WHAT THE TASK ASKS
Copy the data from the line containing "Charlottesville, VA 22911" through the line containing "100 Institute Road", changing "Department" to "Dept" and leaving everything else untouched.

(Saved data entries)
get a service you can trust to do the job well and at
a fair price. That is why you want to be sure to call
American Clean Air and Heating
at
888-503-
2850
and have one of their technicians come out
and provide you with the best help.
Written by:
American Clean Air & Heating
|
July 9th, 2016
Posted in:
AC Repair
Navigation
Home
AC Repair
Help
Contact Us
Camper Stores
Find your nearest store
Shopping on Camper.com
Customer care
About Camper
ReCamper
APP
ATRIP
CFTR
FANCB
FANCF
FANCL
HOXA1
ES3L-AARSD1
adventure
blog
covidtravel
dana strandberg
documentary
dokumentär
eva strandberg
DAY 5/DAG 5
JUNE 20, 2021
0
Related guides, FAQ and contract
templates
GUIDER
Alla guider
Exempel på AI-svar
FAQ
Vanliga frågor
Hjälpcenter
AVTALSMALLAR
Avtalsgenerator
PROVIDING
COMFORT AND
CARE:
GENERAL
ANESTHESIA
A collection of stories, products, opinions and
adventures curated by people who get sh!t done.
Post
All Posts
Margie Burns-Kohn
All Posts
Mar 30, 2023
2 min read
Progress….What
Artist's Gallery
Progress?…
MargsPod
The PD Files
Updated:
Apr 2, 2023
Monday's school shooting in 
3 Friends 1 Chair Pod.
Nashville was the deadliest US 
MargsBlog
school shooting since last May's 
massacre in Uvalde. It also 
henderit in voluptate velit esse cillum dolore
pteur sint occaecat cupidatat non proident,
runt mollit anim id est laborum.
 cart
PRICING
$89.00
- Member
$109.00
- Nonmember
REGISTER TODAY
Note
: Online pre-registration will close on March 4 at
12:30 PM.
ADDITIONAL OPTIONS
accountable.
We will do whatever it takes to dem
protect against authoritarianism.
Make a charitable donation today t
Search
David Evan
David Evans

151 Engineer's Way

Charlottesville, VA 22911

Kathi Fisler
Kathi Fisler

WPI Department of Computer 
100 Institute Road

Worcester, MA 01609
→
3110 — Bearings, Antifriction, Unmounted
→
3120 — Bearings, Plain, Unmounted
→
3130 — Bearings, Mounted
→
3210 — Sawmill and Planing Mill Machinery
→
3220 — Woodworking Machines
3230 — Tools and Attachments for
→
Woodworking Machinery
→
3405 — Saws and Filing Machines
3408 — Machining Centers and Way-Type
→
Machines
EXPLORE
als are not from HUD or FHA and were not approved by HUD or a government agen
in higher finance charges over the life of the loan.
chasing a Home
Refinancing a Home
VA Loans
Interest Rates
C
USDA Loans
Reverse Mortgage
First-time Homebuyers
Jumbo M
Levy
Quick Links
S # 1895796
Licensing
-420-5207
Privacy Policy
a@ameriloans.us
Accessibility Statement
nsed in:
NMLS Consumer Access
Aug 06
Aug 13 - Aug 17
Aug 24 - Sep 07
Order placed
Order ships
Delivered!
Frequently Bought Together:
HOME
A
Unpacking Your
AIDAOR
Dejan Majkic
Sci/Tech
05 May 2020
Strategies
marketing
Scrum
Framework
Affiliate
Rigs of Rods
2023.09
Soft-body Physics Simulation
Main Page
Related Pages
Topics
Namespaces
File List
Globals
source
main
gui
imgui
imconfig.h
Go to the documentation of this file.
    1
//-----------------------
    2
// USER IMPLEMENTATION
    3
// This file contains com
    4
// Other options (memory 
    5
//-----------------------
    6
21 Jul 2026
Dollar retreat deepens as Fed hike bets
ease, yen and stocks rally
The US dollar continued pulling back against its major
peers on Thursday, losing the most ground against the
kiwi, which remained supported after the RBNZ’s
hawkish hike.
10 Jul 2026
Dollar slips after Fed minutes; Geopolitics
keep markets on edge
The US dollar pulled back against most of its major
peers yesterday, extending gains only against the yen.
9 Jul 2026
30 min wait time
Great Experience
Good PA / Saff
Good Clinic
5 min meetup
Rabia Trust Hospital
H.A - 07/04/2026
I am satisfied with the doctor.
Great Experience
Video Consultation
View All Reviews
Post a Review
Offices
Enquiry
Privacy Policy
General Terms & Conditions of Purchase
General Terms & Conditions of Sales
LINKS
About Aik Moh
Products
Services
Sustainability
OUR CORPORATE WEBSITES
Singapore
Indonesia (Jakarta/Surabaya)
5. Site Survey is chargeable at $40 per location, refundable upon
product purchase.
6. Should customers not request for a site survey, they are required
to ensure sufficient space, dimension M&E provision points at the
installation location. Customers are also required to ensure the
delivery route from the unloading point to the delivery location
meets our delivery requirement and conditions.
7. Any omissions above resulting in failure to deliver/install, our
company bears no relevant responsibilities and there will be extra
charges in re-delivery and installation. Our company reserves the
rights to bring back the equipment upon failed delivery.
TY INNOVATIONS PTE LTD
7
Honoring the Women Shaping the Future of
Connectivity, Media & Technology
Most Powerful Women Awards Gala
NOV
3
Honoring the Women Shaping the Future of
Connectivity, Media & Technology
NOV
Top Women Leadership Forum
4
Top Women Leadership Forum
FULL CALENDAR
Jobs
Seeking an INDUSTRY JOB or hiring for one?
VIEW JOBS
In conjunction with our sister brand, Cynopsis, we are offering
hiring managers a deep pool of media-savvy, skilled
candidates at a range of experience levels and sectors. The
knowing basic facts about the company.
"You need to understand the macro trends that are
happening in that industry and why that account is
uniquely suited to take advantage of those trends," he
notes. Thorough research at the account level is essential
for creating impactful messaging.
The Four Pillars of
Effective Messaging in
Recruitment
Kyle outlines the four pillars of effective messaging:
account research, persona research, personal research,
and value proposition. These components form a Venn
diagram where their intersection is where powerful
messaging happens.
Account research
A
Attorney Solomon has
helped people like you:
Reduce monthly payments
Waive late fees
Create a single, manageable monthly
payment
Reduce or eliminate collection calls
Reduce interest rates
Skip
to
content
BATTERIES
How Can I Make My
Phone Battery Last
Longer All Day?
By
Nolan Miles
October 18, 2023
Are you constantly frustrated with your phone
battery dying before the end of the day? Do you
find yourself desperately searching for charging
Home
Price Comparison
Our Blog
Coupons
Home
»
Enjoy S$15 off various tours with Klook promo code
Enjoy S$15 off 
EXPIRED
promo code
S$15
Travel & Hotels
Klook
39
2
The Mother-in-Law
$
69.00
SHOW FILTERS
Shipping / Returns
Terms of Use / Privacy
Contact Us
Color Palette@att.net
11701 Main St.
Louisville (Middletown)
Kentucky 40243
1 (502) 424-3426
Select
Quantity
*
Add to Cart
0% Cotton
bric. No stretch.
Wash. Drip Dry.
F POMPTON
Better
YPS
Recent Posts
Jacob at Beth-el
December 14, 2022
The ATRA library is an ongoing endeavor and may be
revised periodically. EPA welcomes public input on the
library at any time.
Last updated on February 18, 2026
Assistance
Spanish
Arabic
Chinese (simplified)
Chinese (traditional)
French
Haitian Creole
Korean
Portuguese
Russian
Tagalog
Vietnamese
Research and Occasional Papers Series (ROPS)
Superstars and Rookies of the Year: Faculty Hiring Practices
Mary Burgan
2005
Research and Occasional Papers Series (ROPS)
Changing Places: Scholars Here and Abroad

RESULT OF THE EXERCISE
Charlottesville, VA 22911

Kathi Fisler
Kathi Fisler

WPI Dept of Computer 
100 Institute Road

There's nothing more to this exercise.